Anthropic repeats the cost caveat in the launch post and docs. Dynamic workflows can use substantially more tokens than an ordinary Claude Code session because many agents run in parallel. Runs count against plan usage and rate limits, and all agents use the session model unless the script routes them differently. The docs suggest checking /model before large runs and explicitly telling Claude when weaker models are acceptable for stages that do not need the strongest model.
Early community reaction has centered on the same issue. Reddit threads in Claude Code and ClaudeAI communities describe ultracode as a large jump for code audits, research, and planning, but also warn about token black holes, subagent loops, and the need for per-agent fuses or hard iteration caps. The official 1,000-agent cap is not a guarantee against waste. It is the maximum blast radius for one run.
For team adoption, three questions come first. Which tasks are actually workflow-grade? A five-file bug fix is usually cheaper and faster as a normal session. Which branch, test command, package-install behavior, and network access may the workflow use? Those boundaries should be set before the run, not reconstructed afterward. How will phase-level token totals and agent results be attached to code review? "An AI reviewed it" is not auditable unless reviewers can see what was checked and what failed.
The competitive signal is that Claude Code is pulling agent orchestration into the product surface. OpenAI Codex, GitHub Copilot coding agent, Google Antigravity, Cursor, and other coding-agent tools are all trying to connect models to real repositories and development workflows. Claude Code's version is distinctive because the user does not have to design an agent team up front. Claude writes the workflow script, runs it, and can leave a saved command behind. For recurring audits, migrations, dependency cleanup, or review checklists, the script can become a team asset rather than a one-time transcript.

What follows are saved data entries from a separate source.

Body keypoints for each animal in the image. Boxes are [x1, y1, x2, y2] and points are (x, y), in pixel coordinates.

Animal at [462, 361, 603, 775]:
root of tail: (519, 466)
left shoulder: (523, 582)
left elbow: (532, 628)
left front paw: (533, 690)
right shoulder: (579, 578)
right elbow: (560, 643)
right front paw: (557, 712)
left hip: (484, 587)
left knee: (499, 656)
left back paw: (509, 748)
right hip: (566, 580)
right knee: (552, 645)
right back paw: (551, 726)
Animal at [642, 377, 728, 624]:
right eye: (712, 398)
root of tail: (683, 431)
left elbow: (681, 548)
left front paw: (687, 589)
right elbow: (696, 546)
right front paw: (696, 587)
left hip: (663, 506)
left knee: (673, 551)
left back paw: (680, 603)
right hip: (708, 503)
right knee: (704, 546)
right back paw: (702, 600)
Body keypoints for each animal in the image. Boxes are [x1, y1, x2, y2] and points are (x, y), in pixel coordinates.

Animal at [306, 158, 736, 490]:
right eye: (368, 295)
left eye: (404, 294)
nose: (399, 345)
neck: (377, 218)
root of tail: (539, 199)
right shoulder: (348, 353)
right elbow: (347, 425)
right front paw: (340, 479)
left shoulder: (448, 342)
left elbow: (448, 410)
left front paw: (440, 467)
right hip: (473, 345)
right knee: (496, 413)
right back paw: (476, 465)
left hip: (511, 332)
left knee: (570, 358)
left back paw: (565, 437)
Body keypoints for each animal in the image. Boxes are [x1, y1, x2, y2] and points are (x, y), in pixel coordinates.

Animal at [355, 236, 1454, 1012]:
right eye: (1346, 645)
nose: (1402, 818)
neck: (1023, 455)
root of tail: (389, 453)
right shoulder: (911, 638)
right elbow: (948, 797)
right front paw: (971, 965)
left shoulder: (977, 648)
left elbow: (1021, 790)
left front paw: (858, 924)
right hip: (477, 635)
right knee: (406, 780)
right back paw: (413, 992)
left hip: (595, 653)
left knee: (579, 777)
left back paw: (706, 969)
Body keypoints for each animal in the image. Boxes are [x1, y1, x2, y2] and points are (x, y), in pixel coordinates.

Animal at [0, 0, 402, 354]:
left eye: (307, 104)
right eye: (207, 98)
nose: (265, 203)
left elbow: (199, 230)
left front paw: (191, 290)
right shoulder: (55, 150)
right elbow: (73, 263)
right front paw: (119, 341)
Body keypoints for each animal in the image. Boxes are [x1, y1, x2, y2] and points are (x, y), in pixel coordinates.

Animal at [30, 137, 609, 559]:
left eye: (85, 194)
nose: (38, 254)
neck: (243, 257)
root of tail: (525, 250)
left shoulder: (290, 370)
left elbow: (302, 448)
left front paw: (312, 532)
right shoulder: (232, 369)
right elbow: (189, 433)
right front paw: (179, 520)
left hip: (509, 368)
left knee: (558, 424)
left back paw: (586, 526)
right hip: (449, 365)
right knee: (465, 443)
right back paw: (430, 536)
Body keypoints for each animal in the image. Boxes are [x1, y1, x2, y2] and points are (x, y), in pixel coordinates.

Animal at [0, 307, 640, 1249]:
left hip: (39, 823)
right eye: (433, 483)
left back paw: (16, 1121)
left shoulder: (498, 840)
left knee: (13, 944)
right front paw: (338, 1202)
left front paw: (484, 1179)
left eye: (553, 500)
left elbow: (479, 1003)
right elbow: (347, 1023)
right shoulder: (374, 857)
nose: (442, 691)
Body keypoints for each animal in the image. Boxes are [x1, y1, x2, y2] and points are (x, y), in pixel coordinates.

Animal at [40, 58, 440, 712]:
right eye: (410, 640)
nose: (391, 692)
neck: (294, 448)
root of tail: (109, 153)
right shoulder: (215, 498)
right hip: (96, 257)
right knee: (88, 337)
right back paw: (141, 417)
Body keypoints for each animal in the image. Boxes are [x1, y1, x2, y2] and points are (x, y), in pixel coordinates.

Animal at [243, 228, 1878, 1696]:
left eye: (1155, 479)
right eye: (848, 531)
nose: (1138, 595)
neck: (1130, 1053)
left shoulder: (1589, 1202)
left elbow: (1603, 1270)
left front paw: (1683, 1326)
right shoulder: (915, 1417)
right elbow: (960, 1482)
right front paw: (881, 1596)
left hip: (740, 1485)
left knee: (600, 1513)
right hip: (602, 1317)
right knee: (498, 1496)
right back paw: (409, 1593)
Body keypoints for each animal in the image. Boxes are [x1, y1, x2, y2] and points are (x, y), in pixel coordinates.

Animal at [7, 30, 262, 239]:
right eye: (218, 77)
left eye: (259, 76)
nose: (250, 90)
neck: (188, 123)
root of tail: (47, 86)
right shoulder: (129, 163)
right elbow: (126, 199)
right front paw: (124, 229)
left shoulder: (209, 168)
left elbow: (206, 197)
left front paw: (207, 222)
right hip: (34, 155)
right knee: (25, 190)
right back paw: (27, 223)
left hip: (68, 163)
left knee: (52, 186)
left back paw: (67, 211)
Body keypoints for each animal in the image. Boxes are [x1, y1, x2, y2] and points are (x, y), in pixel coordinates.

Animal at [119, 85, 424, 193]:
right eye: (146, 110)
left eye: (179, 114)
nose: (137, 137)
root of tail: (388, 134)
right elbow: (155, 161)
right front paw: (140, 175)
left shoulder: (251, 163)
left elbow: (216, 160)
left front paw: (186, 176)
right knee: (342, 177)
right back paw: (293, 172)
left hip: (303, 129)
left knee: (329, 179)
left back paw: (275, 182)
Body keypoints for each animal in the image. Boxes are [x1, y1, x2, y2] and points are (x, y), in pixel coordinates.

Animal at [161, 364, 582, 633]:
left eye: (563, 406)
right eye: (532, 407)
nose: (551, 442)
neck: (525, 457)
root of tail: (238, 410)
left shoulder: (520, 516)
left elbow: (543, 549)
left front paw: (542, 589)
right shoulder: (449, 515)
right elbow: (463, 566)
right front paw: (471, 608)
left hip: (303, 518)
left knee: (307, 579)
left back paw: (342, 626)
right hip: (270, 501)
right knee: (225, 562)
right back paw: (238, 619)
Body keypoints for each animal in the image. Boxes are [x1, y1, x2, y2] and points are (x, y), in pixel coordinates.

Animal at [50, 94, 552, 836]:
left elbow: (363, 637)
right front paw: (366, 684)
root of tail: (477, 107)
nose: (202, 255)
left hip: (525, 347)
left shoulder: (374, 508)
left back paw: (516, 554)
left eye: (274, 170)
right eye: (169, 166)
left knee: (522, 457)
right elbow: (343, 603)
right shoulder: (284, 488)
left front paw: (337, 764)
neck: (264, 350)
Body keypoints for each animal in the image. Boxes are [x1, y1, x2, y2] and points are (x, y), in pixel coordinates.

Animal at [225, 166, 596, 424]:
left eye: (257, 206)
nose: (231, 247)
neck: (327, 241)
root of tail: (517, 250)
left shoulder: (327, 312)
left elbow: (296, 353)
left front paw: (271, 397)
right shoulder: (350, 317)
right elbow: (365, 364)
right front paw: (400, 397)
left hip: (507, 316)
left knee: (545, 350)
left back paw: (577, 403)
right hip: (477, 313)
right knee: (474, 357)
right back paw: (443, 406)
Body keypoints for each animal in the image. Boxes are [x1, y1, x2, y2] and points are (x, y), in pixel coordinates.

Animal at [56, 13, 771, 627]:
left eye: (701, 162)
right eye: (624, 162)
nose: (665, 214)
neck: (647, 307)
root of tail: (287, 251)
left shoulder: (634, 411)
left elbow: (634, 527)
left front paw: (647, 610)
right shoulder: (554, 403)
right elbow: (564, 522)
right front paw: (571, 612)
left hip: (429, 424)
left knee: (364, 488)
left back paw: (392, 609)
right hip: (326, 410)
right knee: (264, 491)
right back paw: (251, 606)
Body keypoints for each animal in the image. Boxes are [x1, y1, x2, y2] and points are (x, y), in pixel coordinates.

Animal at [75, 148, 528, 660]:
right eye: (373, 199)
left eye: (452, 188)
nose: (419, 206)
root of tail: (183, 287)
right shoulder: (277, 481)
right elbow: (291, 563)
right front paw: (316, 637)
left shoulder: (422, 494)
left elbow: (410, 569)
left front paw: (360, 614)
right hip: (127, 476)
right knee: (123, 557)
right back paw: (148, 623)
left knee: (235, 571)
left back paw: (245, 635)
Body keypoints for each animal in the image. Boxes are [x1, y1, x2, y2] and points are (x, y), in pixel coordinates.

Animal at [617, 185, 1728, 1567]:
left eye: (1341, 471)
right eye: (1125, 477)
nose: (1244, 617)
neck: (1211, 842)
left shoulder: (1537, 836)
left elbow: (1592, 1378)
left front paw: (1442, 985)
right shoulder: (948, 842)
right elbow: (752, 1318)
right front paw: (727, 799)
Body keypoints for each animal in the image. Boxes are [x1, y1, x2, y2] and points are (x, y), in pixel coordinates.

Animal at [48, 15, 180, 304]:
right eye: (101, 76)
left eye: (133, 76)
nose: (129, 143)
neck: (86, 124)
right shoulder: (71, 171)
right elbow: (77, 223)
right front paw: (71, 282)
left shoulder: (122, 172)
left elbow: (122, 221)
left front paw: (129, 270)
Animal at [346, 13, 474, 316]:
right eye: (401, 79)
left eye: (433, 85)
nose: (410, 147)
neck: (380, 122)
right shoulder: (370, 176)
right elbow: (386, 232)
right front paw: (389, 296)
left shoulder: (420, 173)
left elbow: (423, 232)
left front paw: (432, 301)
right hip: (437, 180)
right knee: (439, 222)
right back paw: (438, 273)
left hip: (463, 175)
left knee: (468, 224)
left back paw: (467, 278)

The failure mode also changes. A single-agent mistake can be reviewed through the diff and transcript. A hundred-agent workflow can fail because the task was decomposed poorly, one reviewer agent accepted a bad premise, a phase looped, or a command consumed budget without improving the result. In that world, /workflows token totals, elapsed time, phase details, and saved scripts become incident records. Coding-agent observability is moving from model logs toward orchestration logs.
A conservative first experiment is read-heavy and easy to sample: missing auth checks, deprecated API inventory, dead-code candidates, dependency upgrade risk, or security review scoping. Production migrations, broad rewrites, and deploy scripts that need secrets should wait until the team has branch isolation, permission boundaries, spending limits, and rollback paths in place. Anthropic's own first-run plan and token warnings are the product's way of saying this preview belongs inside a controlled workflow.
Claude Code dynamic workflows are less about "more agents" than "moving the plan out of chat and into an executable script." That can reduce context clutter and make orchestration reusable. It also adds new operating responsibilities: token budgets, loop control, permission inheritance, script review, and phase-level evidence. Opus 4.8 may be the model release attached to the announcement, but dynamic workflows are the part likely to shape how coding-agent tools are judged next: not only by answer quality, but by execution plans and reviewable verification records.